- Page text:
┌────────

Acute awareness of how to, at once, exploit the benefits and mitigate the risks of transparency in digital space, becomes paramount.
To begin with, if you are of a certain age, the Russian word glasnost and name, Mikhail Gorbachev, should trigger memories. Memories of the opening and breaking up of the former Union of Soviet Socialist Republics (USSR). If you are not of a certain age, the transparent Internet with its infinite memory will lay bare what that historic event was all about. And from it, you will learn that glasnost means transparency.
And transparency is our topic today, as we all rapidly embrace a digital (on-line) world. This is courtesy of the pandemic-inspired new normal we find ourselves in. And the transparency can be glaring.
Transparency in digital is glaring
For instance, in the traditional (offline) world, a business could hide behind a complaints or suggestion box. Not so the digital one. Remember the “Impeach (Woman Representative) Gathoni wa Muchomba’ backlash? This had followed her justification and demand for increase in members’ of parliament salaries immediately following her election.
Or maybe, this report: “A few years back, all Kenya Power would have needed to do, to switch off the public attention (from the #SwitchoffKPLC backlash on Twitter) was make a few calls. Or, fire a letter to the mainstream media reminding them of its big advertising budget. But the ground has since shifted, with the corporate-bullying-proof social media particularly proving a live wire for Kenya Power. A single tweet or Facebook post by one disgruntled customer can now spark a storm of complaints about the same problem or different ones. (Otieno Odotte, Sunday Nation May 13, 2018).

└────────

- Problem description:
Please copy the article on transparency starting with "Or maybe, this" and going on through "May 13, 2018).", switching "Kenya Power" to "KPLC" wherever it appears. The data that comes next is separate material, unrelated to the article above.

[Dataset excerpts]

┌────────

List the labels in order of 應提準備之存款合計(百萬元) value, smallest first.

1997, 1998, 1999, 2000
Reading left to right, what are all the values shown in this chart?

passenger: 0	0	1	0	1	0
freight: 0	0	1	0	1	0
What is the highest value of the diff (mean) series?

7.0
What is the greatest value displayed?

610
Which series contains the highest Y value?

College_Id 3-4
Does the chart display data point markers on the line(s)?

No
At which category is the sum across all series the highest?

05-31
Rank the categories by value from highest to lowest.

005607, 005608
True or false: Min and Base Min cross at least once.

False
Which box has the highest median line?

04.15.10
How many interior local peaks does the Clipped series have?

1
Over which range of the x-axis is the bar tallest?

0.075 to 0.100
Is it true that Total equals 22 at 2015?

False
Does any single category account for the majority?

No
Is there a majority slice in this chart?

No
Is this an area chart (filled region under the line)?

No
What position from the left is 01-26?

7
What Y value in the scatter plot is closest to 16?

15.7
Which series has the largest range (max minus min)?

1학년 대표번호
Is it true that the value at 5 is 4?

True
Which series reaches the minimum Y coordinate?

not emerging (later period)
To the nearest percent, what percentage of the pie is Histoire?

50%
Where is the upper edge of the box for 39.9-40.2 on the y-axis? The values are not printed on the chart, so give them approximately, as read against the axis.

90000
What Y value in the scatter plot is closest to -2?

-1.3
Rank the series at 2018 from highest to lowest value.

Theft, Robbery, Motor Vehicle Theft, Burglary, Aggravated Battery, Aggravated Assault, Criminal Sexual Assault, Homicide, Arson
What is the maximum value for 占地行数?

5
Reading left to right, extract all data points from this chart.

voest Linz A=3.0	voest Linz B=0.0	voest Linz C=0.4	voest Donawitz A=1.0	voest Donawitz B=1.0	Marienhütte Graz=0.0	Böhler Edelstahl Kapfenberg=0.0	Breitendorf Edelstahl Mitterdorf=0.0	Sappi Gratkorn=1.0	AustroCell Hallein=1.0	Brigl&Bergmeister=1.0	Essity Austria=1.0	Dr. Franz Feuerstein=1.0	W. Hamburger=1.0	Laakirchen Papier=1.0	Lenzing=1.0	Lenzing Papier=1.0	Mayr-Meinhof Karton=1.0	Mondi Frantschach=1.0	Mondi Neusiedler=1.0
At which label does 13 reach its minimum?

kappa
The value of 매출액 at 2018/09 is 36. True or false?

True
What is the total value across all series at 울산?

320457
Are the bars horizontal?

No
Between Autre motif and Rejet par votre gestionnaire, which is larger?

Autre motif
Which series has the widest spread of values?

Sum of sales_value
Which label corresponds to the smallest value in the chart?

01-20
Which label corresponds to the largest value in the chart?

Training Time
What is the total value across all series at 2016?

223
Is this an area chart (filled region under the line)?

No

└────────

- Task result:
Or maybe, this report: “A few years back, all KPLC would have needed to do, to switch off the public attention (from the #SwitchoffKPLC backlash on Twitter) was make a few calls. Or, fire a letter to the mainstream media reminding them of its big advertising budget. But the ground has since shifted, with the corporate-bullying-proof social media particularly proving a live wire for KPLC. A single tweet or Facebook post by one disgruntled customer can now spark a storm of complaints about the same problem or different ones. (Otieno Odotte, Sunday Nation May 13, 2018).